Wednesday, April 20, 2016

Some books, some halibut, some lemons

Had I know how delicious and handy preserved lemons could be, I would have made them years before. But diced up fine and tossed in a salad, diced and mixed with ....  anything, like shallots or scallions or tapenade, with a bit of olive oil and spread on a piece of fish or chicken, or tossed in a stir-fry, and on and on. Delicious. Seriously, two ingredients, lemons and salt, and you have something that will last for months and never let you down.  Google "preserved lemons" and pick whatever recipe is the simplest, no herbs, nothing but lemons and salt, let them sit a week in a dark place and then in the fridge forever. I didn't use any water, just more lemon juice on top of the salty squished lemons in the jar and it was perfect.

Then we segue to halibut: was in Whole Foods last Friday or Sunday, I can never tell those two days apart, and the fish guy was lining up pieces of fresh halibut that was ON SALE (so it must have been Friday) at a reasonable $12.99 a pound, never frozen, wild in USA, yada, yada.
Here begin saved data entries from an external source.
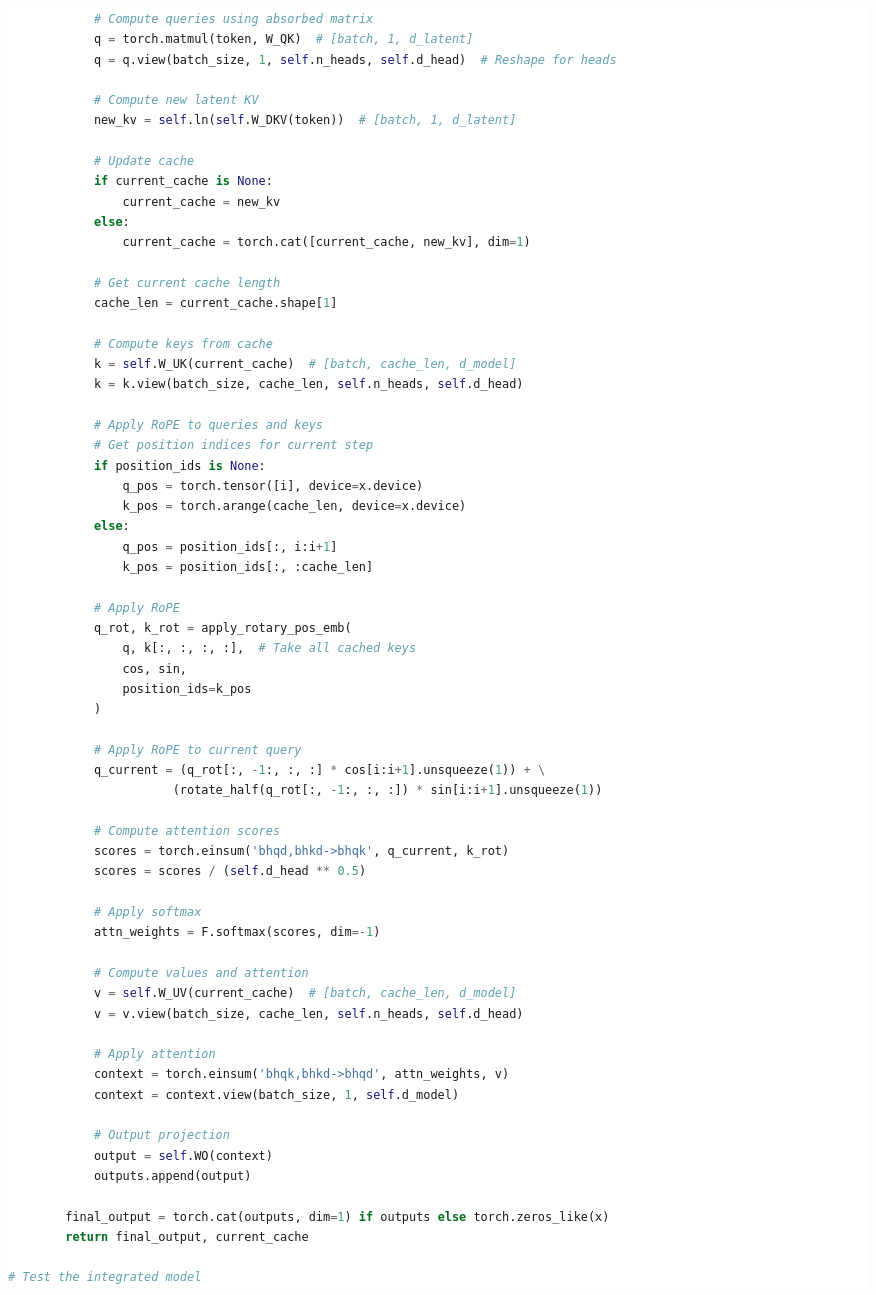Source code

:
 ```python
            # Compute queries using absorbed matrix
            q = torch.matmul(token, W_QK)  # [batch, 1, d_latent]
            q = q.view(batch_size, 1, self.n_heads, self.d_head)  # Reshape for heads
            
            # Compute new latent KV
            new_kv = self.ln(self.W_DKV(token))  # [batch, 1, d_latent]
            
            # Update cache
            if current_cache is None:
                current_cache = new_kv
            else:
                current_cache = torch.cat([current_cache, new_kv], dim=1)
            
            # Get current cache length
            cache_len = current_cache.shape[1]
            
            # Compute keys from cache
            k = self.W_UK(current_cache)  # [batch, cache_len, d_model]
            k = k.view(batch_size, cache_len, self.n_heads, self.d_head)
            
            # Apply RoPE to queries and keys
            # Get position indices for current step
            if position_ids is None:
                q_pos = torch.tensor([i], device=x.device)
                k_pos = torch.arange(cache_len, device=x.device)
            else:
                q_pos = position_ids[:, i:i+1]
                k_pos = position_ids[:, :cache_len]
            
            # Apply RoPE
            q_rot, k_rot = apply_rotary_pos_emb(
                q, k[:, :, :, :],  # Take all cached keys
                cos, sin,
                position_ids=k_pos
            )
            
            # Apply RoPE to current query
            q_current = (q_rot[:, -1:, :, :] * cos[i:i+1].unsqueeze(1)) + \
                       (rotate_half(q_rot[:, -1:, :, :]) * sin[i:i+1].unsqueeze(1))
            
            # Compute attention scores
            scores = torch.einsum('bhqd,bhkd->bhqk', q_current, k_rot)
            scores = scores / (self.d_head ** 0.5)
            
            # Apply softmax
            attn_weights = F.softmax(scores, dim=-1)
            
            # Compute values and attention
            v = self.W_UV(current_cache)  # [batch, cache_len, d_model]
            v = v.view(batch_size, cache_len, self.n_heads, self.d_head)
            
            # Apply attention
            context = torch.einsum('bhqk,bhkd->bhqd', attn_weights, v)
            context = context.view(batch_size, 1, self.d_model)
            
            # Output projection
            output = self.WO(context)
            outputs.append(output)
        
        final_output = torch.cat(outputs, dim=1) if outputs else torch.zeros_like(x)
        return final_output, current_cache

# Test the integrated model
```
I got a piece about a half pound, which sounds glutinous but wasn't.  Too small to build a fire to grill it so I plopped it on a piece of tin foil, drizzled a couple of spoonfuls of white wine on it, tossed about a spoonful of cold butter (cut up) around the edges and on top, some of Trader Joe's Olive Tapenade, which is the best I have ever bought. I mixed a couple of spoonfuls of that with a small bit of diced preserved lemon (see above) and a few red pepper flakes and a tiny bit of olive oil.  Didn't seal the foil, just smushed it up around the top and put it in a 450 oven for about 12 minutes with a sheet pan of asparagus and spring onions, all done at the same time.  Hello Dead Fish! I could have eaten a pound of it (well, possibly, we will never know) because it was that delicious.  Done perfectly, still moist but flaky, not one bit dry (as halibut can get) and rich and unctuous and with the veggies and a glass of dry white wine from the land of the French, it was the perfect dinner.  (Insert smiley face here, but no, please don't, just envision a nice smiling face.)
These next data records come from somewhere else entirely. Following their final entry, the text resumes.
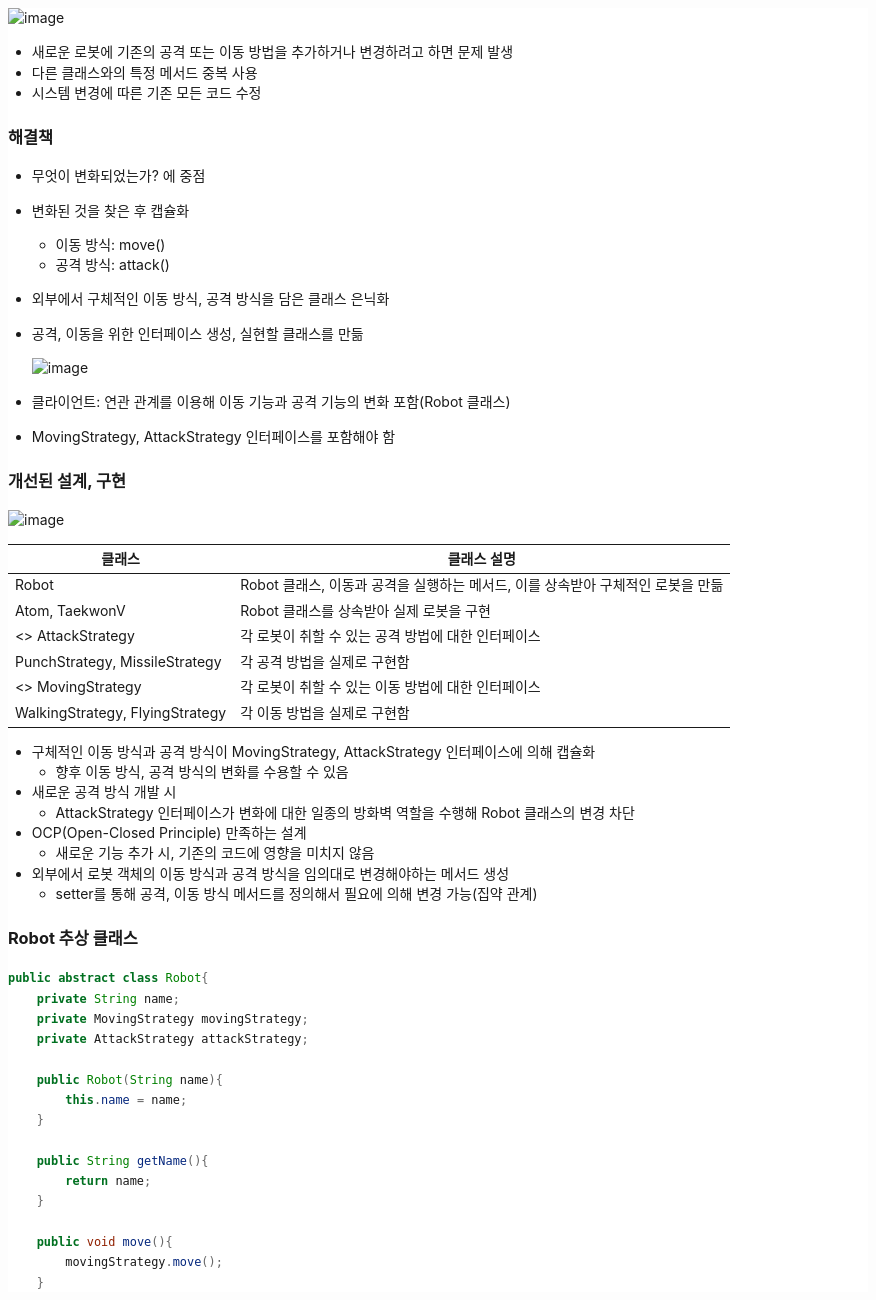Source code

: ![image](https://github.com/kj-cs-study/CS-Study/assets/110380812/5e614fe0-b2be-4d50-b556-83338bcf17bd)

- 새로운 로봇에 기존의 공격 또는 이동 방법을 추가하거나 변경하려고 하면 문제 발생
- 다른 클래스와의 특정 메서드 중복 사용
- 시스템 변경에 따른 기존 모든 코드 수정

### 해결책

- 무엇이 변화되었는가? 에 중점
- 변화된 것을 찾은 후 캡슐화
    - 이동 방식: move()
    - 공격 방식: attack()
- 외부에서 구체적인 이동 방식, 공격 방식을 담은 클래스 은닉화
- 공격, 이동을 위한 인터페이스 생성, 실현할 클래스를 만듦
    
    ![image](https://github.com/kj-cs-study/CS-Study/assets/110380812/52acba1d-237b-4689-9598-1f977d959791)
    
- 클라이언트: 연관 관계를 이용해 이동 기능과 공격 기능의 변화 포함(Robot 클래스)
- MovingStrategy, AttackStrategy 인터페이스를 포함해야 함

### 개선된 설계, 구현

![image](https://github.com/kj-cs-study/CS-Study/assets/110380812/0b8e81ab-18f4-416d-a518-bc6a7621091f)

| 클래스 | 클래스 설명 |
| --- | --- |
| Robot | Robot 클래스, 이동과 공격을 실행하는 메서드, 이를 상속받아 구체적인 로봇을 만듦 |
| Atom, TaekwonV | Robot 클래스를 상속받아 실제 로봇을 구현 |
| <<interface>> AttackStrategy | 각 로봇이 취할 수 있는 공격 방법에 대한 인터페이스 |
| PunchStrategy, MissileStrategy | 각 공격 방법을 실제로 구현함 |
| <<interface>> MovingStrategy | 각 로봇이 취할 수 있는 이동 방법에 대한 인터페이스 |
| WalkingStrategy, FlyingStrategy | 각 이동 방법을 실제로 구현함 |
- 구체적인 이동 방식과 공격 방식이 MovingStrategy, AttackStrategy 인터페이스에 의해 캡슐화
    - 향후 이동 방식, 공격 방식의 변화를 수용할 수 있음
- 새로운 공격 방식 개발 시
    - AttackStrategy 인터페이스가 변화에 대한 일종의 방화벽 역할을 수행해 Robot 클래스의 변경 차단
- OCP(Open-Closed Principle) 만족하는 설계
    - 새로운 기능 추가 시, 기존의 코드에 영향을 미치지 않음
- 외부에서 로봇 객체의 이동 방식과 공격 방식을 임의대로 변경해야하는 메서드 생성
    - setter를 통해 공격, 이동 방식 메서드를 정의해서 필요에 의해 변경 가능(집약 관계)

### Robot 추상 클래스

```java
public abstract class Robot{
    private String name;
    private MovingStrategy movingStrategy;
    private AttackStrategy attackStrategy;

    public Robot(String name){
        this.name = name;
    }

    public String getName(){
        return name;
    }

    public void move(){
        movingStrategy.move();
    }
```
And on to books.  I have been reading a lot of books on death lately, don't know why.  Well, I could surmise but that's a blog for another day.  I read the latest best seller by the doctor who died: "When Breath Becomes Air" by Paul Kalanithi and another one titled "In the Slender Margin" by Eve Joseph. And I read "H is for Hawk" by Helen Macdonald. The first is moving because Kalanithi is young, is a neurosurgeon and is diagnosed with terminal lung cancer. He is brilliant and practical and wary and aware, all at the same time.  It's worth reading, of course, to know how it feels to know you are pretty much dead toast but still you have hope.  It is heart breaking in so many ways. But oddly, I wasn't as moved as I wanted to be. He wrote so well but for me there was a disconnect, which is probably the only way he could write about his death which was waiting for him, teeth bared, in the next room. 

"In the Slender Margin" is written by a woman who worked as a hospice counselor. The subtitle of the book is "The Intimate Strangeness of Death and Dying" which is rather appropriate.  She writes about rituals around dying from various cultures, how different people deal with death and dying and the history (sort of) of it all. Joseph is a poet, so the book is lyrical in many ways and is a quick read, you can finish it in two or three days. There are passages that are beautiful and passages that give you good insight to how we and others deal with the entire death process.

"H is for Hawk" is about grief, and thus isn't about death directly, but hey, I just finished it so it gets added in here for the monthly book report.  I am torn about this book.  Great critical acclaim, of course, and the writing is very good but then I have some quibbles.  It's essentially the story of a woman dealing with the death of her father and of her subsequently raising and training of a hawk. Not just any hawk but the SuperFly of the Hawk world, a Goshawk.  Along the way she delves into the life of T.H.White, a British writer ("The Once and Future King" and others) who also raised a hawk. The book is like one long allegory about grief and letting go and being reborn and retraining oneself to see the world in a new way. For me, there was too much about White and I got tired of her relating her hawk to real people (and she admits she humanized the hawk too much as well) but there are passages that work well and are lovely to read. It seemed a little forced at times, like she needed to add just One More Dramatic Episode of the Hawk Gouging Her and Making Her Bleed.  (Yes, I know, I am being petty.)  I simply didn't swoon over it as many have.  But then, as we all know, I swoon rarely. I am glad I finished it, especially because the last thirty pages were quite good. (Wow, how really lame that sounds, but so it stands.)

But still, I think out of all the books I have read on death and dying and all that, "Being Mortal" grabbed me the most. Maybe because it was the first book of this current genre that I read, maybe because he, Gawande, is clinical in parts and emotional in others, but I have recommended that book to so many people and I will continue to do so.

OK, that's all I have right now, at this moment, on this evening.  Now it is time to clutter up the kitchen and make some dinner.